◆ TRECHO DA PÁGINA ◆
··········

Há problemas, é claro, mas os principais deles vêm dos Estados Unidos, não de dentro da economia chinesa.

Primeiro, há o problema de percepção. Os Estados Unidos estão promovendo uma narrativa negativa sobre a China. Descobrimos recentemente que o ex-presidente dos EUA, Donald Trump, incumbiu a CIA de espalhar propaganda maliciosa sobre a economia chinesa nas redes sociais a partir de 2019. Uma tática específica da CIA era difamar a importante Iniciativa do Cinturão e Rota da China.

Segundo, há o aumento do protecionismo dos EUA. Durante os 20 anos de 2000 a 2020, a China estava ocupada construindo suas novas indústrias verdes e digitais: dominando veículos elétricos, 5G, cadeias de fornecimento de baterias, módulos solares, turbinas eólicas, energia nuclear de quarta geração, transmissão de energia de longa distância e outras tecnologias de ponta. Enquanto isso, a Casa Branca e o Congresso estavam nas mãos dos lobbies do petróleo, gás e carvão, e portanto sem uma estratégia para as novas tecnologias energéticas. Finalmente, o presidente dos EUA, Joe Biden, e o Congresso concordaram em proteger as indústrias estadunidenses para dar aos EUA tempo para recuperar algum terreno perdido.

··········

◆ TRECHOS DOS ITENS ◆
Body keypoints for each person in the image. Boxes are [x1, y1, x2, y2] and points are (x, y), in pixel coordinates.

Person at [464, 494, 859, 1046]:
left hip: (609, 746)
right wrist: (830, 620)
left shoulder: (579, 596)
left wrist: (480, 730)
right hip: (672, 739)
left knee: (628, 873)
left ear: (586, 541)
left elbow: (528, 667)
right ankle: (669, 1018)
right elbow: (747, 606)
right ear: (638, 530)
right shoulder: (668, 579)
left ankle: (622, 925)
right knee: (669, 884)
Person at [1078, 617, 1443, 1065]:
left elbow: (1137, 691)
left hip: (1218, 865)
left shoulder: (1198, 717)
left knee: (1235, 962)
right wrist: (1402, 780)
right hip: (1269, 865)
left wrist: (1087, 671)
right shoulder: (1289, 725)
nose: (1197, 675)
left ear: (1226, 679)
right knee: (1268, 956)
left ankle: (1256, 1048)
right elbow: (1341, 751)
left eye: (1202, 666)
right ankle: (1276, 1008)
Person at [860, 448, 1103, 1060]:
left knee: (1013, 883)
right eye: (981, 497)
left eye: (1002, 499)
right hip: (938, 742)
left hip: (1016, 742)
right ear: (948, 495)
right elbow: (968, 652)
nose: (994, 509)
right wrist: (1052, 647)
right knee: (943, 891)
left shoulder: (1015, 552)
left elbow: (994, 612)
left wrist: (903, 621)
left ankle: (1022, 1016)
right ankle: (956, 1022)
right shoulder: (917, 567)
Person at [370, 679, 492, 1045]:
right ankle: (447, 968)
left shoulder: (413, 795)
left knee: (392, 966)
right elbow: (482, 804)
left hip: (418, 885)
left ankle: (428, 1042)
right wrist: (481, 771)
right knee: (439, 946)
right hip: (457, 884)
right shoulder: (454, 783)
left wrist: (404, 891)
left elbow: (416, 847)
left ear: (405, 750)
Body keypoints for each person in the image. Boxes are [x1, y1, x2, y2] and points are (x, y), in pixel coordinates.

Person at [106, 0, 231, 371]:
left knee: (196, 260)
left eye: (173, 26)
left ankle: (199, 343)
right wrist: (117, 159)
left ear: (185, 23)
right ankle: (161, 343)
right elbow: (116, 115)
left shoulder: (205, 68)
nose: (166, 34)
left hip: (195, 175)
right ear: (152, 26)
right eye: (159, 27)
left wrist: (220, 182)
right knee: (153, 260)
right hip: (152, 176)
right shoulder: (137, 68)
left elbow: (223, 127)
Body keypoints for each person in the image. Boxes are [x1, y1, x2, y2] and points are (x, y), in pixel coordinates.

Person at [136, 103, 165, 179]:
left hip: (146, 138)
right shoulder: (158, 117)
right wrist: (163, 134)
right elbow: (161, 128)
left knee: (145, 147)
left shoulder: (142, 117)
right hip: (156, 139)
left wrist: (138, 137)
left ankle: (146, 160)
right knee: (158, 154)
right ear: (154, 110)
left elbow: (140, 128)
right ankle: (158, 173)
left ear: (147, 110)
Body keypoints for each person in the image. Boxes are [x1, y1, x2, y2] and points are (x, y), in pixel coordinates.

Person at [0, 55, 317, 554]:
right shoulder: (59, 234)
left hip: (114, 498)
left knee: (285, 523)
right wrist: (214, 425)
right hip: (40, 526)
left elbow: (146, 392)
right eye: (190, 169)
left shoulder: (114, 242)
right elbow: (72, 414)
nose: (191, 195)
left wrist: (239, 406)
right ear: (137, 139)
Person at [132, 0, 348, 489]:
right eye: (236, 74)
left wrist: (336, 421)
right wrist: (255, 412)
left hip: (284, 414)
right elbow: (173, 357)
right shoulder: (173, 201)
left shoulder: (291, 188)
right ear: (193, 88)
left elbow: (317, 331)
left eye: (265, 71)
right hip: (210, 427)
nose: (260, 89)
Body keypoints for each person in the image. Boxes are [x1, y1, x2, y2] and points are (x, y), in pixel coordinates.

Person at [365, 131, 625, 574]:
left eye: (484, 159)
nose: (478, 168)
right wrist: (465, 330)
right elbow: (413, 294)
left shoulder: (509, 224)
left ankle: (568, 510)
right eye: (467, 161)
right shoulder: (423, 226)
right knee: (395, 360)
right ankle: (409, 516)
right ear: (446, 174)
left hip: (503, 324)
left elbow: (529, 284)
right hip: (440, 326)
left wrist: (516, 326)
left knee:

··········

◆ TAREFAS ◆
- A) Segundo o trecho da página, qual iniciativa chinesa a CIA tinha como tática difamar?
- B) Transcreva do trecho da página a parte que começa nas palavras "Segundo, há o" e termina após "algum terreno perdido.".
Os itens são um material à parte, independente do trecho da página.

◆ RESPOSTAS POR ITEM ◆
- A) A Iniciativa do Cinturão e Rota da China.

- B)
Segundo, há o aumento do protecionismo dos EUA. Durante os 20 anos de 2000 a 2020, a China estava ocupada construindo suas novas indústrias verdes e digitais: dominando veículos elétricos, 5G, cadeias de fornecimento de baterias, módulos solares, turbinas eólicas, energia nuclear de quarta geração, transmissão de energia de longa distância e outras tecnologias de ponta. Enquanto isso, a Casa Branca e o Congresso estavam nas mãos dos lobbies do petróleo, gás e carvão, e portanto sem uma estratégia para as novas tecnologias energéticas. Finalmente, o presidente dos EUA, Joe Biden, e o Congresso concordaram em proteger as indústrias estadunidenses para dar aos EUA tempo para recuperar algum terreno perdido.